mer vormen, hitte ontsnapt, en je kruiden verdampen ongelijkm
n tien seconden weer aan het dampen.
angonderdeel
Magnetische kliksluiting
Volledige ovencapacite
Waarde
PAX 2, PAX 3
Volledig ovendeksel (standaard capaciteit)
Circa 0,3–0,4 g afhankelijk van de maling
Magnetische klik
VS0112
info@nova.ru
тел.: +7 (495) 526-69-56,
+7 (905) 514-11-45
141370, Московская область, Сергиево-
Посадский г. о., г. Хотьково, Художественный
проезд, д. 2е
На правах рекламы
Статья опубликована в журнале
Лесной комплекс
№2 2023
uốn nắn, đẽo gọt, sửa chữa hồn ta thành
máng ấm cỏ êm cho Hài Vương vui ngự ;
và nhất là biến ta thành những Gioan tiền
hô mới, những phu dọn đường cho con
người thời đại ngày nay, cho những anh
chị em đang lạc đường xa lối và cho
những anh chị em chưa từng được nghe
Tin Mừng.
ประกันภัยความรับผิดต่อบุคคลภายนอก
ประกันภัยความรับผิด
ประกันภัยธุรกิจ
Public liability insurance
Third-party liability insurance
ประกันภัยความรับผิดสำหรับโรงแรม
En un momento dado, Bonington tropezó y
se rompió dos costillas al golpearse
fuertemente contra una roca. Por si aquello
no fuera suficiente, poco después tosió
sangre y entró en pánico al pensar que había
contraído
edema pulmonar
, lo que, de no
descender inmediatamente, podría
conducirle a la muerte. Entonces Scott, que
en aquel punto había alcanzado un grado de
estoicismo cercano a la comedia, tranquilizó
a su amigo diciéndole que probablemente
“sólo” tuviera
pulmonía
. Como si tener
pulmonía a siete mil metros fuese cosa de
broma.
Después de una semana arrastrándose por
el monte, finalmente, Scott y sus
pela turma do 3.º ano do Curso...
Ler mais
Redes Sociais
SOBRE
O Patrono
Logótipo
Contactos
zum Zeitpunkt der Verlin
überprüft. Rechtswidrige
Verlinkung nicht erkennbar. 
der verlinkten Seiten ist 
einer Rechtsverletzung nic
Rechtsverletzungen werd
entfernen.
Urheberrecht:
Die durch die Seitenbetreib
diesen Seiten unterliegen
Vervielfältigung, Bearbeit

—————

■ Task goal
Search the data for the string "Magnetische" and copy each line where it appears.

■ Solution for this task
Magnetische kliksluiting
Magnetische klik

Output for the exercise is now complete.